O QUE PODEMOS APRENDER COM ESTE ESTUDO E COMO ELE INFLUENCIA NOSSA PRÁTICA MÉDICA
O estudo destaca que a aderência ao tratamento com agonistas de GLP-1 é um desafio clínico significativo, particularmente entre pacientes sem diabetes tipo 2, nos quais as taxas de descontinuação são ainda mais elevadas. Contudo, a taxa de descontinuidade do tratamento em ambos os grupos é assombrosa, uma vez que os benefícios da medicação são mantidos sobretudo durante a vigência do uso.
O achado reforça a necessidade de estratégias para melhorar a continuidade do tratamento, como suporte multidisciplinar, ajustes na dose para mitigar efeitos adversos gastrointestinais e programas de adesão estruturados, além de medidas de políticas públicas que facilitem o acesso e manutenção do ponto de vista econômico. Para a realidade brasileira, há desafios adicionais, como a limitação no acesso aos agonistas de GLP-1 pelo alto custo e a ausência de cobertura ampla por planos de saúde e pelo SUS.

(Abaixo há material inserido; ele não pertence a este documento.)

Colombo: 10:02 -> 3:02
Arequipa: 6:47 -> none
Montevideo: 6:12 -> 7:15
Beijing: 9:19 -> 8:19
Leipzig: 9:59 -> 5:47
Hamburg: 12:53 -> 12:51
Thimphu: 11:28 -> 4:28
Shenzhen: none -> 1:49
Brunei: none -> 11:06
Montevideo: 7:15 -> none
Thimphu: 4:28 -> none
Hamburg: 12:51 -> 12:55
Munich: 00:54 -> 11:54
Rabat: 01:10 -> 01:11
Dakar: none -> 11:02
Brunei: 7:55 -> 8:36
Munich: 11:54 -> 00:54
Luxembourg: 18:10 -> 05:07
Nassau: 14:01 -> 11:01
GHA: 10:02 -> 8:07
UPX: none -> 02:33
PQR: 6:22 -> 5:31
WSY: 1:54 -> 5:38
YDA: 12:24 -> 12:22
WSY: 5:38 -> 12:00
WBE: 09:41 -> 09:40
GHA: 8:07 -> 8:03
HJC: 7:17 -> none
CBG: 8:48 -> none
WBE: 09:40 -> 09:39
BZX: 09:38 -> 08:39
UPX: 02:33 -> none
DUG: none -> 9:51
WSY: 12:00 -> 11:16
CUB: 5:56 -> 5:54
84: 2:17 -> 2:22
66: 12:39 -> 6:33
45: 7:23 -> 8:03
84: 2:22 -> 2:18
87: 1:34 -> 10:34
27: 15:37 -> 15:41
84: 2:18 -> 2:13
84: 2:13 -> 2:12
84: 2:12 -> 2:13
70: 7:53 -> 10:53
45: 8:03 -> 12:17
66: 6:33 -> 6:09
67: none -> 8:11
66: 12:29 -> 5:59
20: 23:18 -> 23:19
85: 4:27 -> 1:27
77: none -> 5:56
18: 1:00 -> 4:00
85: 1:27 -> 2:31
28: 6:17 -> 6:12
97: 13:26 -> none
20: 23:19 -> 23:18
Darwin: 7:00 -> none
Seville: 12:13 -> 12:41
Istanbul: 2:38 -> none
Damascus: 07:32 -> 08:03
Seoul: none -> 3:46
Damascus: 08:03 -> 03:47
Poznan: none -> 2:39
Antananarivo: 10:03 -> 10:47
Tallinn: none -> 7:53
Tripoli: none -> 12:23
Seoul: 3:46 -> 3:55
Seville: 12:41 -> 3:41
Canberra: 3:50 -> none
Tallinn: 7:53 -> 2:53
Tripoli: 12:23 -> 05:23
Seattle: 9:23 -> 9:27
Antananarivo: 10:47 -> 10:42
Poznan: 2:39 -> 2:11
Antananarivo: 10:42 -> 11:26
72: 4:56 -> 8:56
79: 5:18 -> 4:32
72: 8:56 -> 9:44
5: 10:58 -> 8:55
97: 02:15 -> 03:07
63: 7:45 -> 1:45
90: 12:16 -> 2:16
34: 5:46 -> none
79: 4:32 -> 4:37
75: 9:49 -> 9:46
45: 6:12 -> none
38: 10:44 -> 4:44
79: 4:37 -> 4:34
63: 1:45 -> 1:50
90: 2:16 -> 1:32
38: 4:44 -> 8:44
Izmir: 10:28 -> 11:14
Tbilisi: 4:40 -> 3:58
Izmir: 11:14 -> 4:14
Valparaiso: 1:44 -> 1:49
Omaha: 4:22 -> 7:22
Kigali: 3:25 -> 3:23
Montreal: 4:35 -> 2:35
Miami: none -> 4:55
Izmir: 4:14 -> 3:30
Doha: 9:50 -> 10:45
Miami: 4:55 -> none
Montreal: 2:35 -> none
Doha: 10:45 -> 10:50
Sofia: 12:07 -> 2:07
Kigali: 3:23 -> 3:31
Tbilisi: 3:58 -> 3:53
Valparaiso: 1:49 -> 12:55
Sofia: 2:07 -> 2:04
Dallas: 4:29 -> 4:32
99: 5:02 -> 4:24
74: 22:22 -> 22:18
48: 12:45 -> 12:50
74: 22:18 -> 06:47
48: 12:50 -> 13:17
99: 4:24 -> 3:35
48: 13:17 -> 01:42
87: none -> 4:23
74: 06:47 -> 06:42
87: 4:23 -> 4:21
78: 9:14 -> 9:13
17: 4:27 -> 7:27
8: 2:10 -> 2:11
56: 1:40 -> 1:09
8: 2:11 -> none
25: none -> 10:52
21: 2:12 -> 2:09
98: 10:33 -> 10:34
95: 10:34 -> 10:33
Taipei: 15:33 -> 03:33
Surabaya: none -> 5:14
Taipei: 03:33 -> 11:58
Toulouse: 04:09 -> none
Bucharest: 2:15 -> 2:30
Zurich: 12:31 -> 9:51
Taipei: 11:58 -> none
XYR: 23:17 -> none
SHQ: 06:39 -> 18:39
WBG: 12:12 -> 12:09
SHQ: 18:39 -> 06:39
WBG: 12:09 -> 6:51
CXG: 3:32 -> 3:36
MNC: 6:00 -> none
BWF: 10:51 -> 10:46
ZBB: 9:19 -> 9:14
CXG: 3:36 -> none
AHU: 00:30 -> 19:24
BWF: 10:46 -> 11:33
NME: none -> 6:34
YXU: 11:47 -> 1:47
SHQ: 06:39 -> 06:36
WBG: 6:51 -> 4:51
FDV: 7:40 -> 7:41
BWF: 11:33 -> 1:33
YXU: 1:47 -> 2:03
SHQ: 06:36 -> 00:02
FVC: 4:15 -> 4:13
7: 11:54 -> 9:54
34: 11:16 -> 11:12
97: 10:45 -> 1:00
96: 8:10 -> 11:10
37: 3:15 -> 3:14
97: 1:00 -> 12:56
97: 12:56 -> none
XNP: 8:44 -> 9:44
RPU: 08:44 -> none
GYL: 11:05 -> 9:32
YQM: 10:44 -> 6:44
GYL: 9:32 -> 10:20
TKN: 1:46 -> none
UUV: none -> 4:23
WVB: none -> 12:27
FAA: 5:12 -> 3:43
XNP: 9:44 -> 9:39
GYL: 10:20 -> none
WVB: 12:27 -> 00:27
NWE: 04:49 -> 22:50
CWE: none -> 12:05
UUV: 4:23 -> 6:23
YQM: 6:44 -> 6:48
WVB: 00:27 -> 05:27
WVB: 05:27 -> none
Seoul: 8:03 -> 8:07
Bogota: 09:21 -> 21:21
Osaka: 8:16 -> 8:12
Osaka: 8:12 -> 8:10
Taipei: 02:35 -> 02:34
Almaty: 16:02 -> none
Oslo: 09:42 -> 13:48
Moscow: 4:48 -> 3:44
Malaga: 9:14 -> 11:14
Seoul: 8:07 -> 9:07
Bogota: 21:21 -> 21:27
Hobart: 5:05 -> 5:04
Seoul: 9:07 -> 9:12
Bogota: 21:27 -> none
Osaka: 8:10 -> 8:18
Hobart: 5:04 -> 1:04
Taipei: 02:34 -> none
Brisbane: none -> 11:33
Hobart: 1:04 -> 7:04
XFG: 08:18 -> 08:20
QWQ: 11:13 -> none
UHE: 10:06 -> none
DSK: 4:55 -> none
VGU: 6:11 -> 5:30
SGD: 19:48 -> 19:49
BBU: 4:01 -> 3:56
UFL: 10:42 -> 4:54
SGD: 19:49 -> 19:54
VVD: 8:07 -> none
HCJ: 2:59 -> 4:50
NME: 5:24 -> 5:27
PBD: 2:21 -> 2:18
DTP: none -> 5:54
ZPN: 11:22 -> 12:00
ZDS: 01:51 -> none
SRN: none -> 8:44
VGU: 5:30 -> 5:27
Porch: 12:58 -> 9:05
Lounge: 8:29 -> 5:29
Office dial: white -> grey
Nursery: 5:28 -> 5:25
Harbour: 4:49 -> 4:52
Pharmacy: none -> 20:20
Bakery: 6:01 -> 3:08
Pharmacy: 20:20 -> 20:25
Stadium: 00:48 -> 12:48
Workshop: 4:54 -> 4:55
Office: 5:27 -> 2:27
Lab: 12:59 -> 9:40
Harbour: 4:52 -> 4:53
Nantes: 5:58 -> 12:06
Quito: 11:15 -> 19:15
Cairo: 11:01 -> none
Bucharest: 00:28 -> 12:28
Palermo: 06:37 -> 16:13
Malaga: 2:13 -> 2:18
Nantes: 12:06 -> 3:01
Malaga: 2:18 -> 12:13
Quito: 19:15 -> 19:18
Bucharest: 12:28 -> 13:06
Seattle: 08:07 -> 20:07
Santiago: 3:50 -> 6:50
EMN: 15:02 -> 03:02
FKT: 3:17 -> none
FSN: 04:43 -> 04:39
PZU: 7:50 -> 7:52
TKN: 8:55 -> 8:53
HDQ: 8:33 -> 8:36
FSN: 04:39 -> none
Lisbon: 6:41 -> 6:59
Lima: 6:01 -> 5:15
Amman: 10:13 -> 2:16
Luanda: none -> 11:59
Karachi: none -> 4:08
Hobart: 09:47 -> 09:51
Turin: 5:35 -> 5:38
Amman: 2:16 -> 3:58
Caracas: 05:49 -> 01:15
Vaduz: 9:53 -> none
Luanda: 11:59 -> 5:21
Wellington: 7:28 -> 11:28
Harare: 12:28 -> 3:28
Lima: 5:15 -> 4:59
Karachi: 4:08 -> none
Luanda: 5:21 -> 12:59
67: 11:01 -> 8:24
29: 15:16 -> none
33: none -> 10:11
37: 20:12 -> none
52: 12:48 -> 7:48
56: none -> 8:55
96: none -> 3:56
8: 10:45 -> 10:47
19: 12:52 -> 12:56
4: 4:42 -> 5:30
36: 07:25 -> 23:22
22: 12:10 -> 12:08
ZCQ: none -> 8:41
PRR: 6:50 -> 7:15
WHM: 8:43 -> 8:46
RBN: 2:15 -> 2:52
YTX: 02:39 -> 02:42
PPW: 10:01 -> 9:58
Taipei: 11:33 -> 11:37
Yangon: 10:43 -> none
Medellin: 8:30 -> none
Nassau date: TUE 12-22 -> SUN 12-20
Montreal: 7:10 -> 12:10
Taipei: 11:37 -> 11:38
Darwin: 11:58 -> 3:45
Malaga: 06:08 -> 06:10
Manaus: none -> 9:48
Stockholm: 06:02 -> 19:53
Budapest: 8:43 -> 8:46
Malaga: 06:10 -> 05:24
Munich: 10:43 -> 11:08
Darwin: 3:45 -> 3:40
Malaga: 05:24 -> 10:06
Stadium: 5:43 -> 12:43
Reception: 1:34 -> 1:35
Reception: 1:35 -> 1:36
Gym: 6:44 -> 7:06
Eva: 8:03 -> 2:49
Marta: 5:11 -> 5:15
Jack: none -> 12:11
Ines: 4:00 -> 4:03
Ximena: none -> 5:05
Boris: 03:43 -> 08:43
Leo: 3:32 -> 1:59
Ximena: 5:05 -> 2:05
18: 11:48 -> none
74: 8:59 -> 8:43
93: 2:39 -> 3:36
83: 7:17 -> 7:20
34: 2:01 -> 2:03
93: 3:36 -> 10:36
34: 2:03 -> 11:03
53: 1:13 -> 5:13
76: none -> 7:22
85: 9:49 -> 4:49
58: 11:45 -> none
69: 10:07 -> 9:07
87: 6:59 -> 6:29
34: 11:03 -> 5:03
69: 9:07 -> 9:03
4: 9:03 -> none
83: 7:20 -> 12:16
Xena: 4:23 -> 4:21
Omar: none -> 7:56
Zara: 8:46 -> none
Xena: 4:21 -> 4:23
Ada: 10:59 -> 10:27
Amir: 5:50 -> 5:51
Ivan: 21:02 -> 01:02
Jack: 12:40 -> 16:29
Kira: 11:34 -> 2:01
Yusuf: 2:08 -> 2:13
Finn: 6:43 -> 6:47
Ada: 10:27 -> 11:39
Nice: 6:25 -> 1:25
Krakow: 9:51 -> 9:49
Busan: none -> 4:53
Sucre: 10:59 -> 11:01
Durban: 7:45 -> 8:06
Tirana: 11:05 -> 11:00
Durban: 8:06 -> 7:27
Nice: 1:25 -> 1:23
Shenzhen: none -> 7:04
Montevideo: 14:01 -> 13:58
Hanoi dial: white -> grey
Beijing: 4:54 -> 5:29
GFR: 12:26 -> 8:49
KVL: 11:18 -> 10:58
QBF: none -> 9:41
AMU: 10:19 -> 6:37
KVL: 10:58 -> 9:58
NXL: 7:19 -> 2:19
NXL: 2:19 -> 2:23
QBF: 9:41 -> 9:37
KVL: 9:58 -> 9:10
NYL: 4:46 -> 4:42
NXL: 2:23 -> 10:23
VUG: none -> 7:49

Além disso, o impacto da recuperação de peso após a interrupção reforça a importância de um plano estruturado para a continuidade da terapia em casos necessários ou a transição para outras terapias evitando o reganho abrupto e perda dos benefícios obtidos.
Por fim, este estudo amplia a compreensão sobre a adesão e descontinuação dos aGLP-1s e reforça a necessidade de abordagens personalizadas para garantir melhores desfechos clínicos e metabólicos, especialmente em um contexto de acesso restrito como o brasileiro.